Texte à lire -
···
Le Festival de jazz est comme un gros supermarché. On trouve de tout, pour tous les goûts. Il y a une allée pour le jazz, une autre pour le blues, une autre pour les musiques du monde, une autre pour la pop.

Il suffit de déambuler avec son panier et de se servir.

L’image peut sembler sarcastique. Elle ne l’est pas. La diversité de l’offre peut avoir un côté fourre-tout. Mais l’avantage, c’est qu’on est rarement déçu, surtout avec une telle qualité, en salle comme à l’extérieur.

Tout cela pour dire qu’après une semaine de « shopping », on a bien rempli notre panier, même si certains produits nous ont semblé moins frais que d’autres. Bilan provisoire, en ce week-end de fermeture.

Au rayon des produits africains, merci au vieux claviériste éthiopien Hailu Mergia, qui connaît un second souffle à l’âge de 77 ans. Son concert de fin d’après-midi à la scène Loto-Québec n’était pas le plus enlevant, mais le groove « éthiopique » a pris sa place.

Au rayon des surgelés, le vieux Kenny « Blues Boss » Wayne nous a stupéfié d’ennui à la scène Rogers. Son veston flamboyant valait le détour, mais son boogie générique nous est entré dans une oreille et nous est sorti par l’autre. On a fui aux premiers accords de Blueberry Hill, le classique le plus pantouflard de l’histoire du rock.

Au rayon végétalien, Sam Gendel s’est montré à la hauteur de ses expérimentations sur YouTube. Son sax tronqué, aux sons numériquement trafiqués, ouvre d’intéressantes perspectives pour la suite du jazz. Mais son côté planant n’était peut-être pas idéal dans le contexte du Studio TD.

PHOTO CHARLES WILLIAM PELLETIER, LA PRESSE

Adriana Flores, du quatuor The Altons

Au rayon du ketchup et des viandes à burger, petit coup de cœur pour le quatuor américain The Altons. Son soul rock graisseux et lancinant, surgi des années 1960 et 1970, ne réinvente pas la roue. On pense à Curtis Mayfield, à Sam Cooke, au groupe Redbone. Mais les chansons sont sincères et interprétées avec cœur. Ils semblaient tout petits sur l’immense scène TD. On aimerait bien les revoir dans une petite salle.
···
Consignes -
(1) D'après le compte rendu du Festival de jazz, à quel âge Hailu Mergia connaît-il un second souffle ?
(2) Reproduisez le passage du compte rendu du Festival de jazz qui va de « Il suffit de » à « week-end de fermeture. ».
(3) Dans le compte rendu du Festival de jazz, pourquoi l'image du supermarché n'est-elle pas sarcastique ?
La liste n'a aucun rôle dans ces exercices.
···
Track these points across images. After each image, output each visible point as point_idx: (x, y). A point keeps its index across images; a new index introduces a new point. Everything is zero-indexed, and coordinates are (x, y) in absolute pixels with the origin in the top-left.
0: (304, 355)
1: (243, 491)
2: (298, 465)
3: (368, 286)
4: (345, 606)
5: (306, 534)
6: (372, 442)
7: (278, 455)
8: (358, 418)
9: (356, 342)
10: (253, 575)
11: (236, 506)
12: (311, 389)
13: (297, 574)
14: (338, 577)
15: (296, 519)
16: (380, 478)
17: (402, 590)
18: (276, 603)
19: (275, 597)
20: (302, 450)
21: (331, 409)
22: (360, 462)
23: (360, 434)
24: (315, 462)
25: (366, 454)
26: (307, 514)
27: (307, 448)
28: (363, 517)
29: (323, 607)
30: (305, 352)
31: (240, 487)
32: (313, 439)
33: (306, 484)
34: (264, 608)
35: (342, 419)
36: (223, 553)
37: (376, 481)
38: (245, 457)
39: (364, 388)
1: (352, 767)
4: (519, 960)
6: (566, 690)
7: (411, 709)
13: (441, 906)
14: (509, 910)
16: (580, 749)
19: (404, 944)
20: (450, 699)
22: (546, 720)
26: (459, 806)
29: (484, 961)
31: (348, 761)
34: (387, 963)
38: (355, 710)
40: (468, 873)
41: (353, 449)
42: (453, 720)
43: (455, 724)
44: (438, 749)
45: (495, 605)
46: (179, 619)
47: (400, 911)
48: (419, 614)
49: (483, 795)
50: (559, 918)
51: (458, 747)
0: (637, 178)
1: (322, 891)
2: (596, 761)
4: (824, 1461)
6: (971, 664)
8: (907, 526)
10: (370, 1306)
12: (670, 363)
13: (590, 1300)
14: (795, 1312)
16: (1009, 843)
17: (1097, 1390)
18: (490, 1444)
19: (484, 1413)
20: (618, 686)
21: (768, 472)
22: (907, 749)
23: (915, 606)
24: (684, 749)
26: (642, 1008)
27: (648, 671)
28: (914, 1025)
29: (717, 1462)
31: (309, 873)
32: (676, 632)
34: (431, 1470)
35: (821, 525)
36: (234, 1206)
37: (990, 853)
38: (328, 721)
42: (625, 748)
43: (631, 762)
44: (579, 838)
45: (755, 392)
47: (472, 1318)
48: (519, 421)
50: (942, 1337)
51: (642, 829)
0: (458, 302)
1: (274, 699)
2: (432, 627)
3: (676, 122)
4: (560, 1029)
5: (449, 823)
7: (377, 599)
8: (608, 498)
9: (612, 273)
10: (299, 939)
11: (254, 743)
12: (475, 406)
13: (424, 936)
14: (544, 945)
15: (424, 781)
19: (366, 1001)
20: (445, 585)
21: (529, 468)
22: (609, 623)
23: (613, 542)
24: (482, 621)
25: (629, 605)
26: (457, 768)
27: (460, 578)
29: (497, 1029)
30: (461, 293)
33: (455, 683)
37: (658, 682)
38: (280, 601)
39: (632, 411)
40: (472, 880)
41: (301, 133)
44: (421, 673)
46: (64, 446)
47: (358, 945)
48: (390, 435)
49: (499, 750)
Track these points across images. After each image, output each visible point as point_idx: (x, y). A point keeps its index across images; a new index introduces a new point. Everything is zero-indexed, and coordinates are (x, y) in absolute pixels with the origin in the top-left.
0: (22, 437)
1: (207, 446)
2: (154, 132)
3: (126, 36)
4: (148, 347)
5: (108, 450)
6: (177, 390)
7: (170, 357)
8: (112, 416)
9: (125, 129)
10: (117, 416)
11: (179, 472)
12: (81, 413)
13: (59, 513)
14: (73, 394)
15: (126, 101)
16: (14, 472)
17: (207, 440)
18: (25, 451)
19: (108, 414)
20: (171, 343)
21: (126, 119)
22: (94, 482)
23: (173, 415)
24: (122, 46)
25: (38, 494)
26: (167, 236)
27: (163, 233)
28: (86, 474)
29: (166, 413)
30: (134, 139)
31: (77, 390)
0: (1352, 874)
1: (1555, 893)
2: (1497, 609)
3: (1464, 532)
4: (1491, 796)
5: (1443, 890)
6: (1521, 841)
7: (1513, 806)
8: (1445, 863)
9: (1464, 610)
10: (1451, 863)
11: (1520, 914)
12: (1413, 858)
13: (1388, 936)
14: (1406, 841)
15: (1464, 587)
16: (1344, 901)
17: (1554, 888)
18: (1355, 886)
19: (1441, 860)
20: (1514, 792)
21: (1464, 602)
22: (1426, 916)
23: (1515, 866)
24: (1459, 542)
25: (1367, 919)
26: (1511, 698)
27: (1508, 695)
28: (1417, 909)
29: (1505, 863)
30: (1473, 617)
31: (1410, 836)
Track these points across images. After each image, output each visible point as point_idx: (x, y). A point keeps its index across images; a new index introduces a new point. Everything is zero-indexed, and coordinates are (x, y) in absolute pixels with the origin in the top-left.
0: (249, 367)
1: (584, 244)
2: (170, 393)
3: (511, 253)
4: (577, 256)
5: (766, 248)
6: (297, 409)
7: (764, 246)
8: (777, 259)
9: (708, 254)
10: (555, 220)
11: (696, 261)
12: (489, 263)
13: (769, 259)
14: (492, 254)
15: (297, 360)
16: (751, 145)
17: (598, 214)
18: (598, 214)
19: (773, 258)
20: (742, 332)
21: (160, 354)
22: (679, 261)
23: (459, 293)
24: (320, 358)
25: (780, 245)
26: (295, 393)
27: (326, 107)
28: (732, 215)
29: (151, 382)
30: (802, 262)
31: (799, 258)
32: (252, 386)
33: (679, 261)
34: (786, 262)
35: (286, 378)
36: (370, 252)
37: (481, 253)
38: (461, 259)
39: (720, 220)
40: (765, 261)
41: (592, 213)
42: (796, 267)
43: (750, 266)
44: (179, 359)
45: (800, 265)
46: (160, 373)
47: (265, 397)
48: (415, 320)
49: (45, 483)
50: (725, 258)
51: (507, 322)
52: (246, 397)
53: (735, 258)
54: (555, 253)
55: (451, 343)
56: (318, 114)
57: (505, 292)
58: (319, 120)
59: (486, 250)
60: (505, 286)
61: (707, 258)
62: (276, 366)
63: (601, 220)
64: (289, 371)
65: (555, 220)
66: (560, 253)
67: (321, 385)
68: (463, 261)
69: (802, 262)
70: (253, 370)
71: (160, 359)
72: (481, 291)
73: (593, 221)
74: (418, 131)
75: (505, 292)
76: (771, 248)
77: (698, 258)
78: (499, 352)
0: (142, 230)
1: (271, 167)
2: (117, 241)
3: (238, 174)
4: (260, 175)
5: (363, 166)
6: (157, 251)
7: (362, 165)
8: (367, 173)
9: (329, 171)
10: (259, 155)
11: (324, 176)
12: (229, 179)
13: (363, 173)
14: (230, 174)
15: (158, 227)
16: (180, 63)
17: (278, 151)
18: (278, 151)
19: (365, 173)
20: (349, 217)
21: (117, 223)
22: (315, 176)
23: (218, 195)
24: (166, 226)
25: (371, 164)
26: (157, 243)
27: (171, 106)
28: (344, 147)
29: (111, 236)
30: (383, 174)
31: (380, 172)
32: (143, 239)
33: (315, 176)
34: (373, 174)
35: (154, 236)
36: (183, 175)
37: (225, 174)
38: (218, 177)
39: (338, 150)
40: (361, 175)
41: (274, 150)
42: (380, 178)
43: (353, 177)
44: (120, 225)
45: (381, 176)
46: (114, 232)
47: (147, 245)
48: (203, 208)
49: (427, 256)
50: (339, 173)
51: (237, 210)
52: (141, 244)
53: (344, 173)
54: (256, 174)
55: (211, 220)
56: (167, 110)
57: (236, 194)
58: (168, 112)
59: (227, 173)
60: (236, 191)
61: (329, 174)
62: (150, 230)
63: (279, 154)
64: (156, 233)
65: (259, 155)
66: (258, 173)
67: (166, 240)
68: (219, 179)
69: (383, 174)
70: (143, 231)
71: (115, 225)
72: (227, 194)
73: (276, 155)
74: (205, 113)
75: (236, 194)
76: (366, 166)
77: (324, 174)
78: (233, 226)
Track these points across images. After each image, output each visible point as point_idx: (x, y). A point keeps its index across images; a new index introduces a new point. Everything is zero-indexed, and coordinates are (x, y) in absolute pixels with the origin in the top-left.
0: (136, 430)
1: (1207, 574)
···
Corrigé complet -
(1) À 77 ans.

(2)
Il suffit de déambuler avec son panier et de se servir.

L’image peut sembler sarcastique. Elle ne l’est pas. La diversité de l’offre peut avoir un côté fourre-tout. Mais l’avantage, c’est qu’on est rarement déçu, surtout avec une telle qualité, en salle comme à l’extérieur.

Tout cela pour dire qu’après une semaine de « shopping », on a bien rempli notre panier, même si certains produits nous ont semblé moins frais que d’autres. Bilan provisoire, en ce week-end de fermeture.

(3) La diversité de l'offre a certes un côté fourre-tout, mais elle a l'avantage qu'on est rarement déçu. C'est d'autant plus vrai que la qualité est élevée, en salle comme à l'extérieur.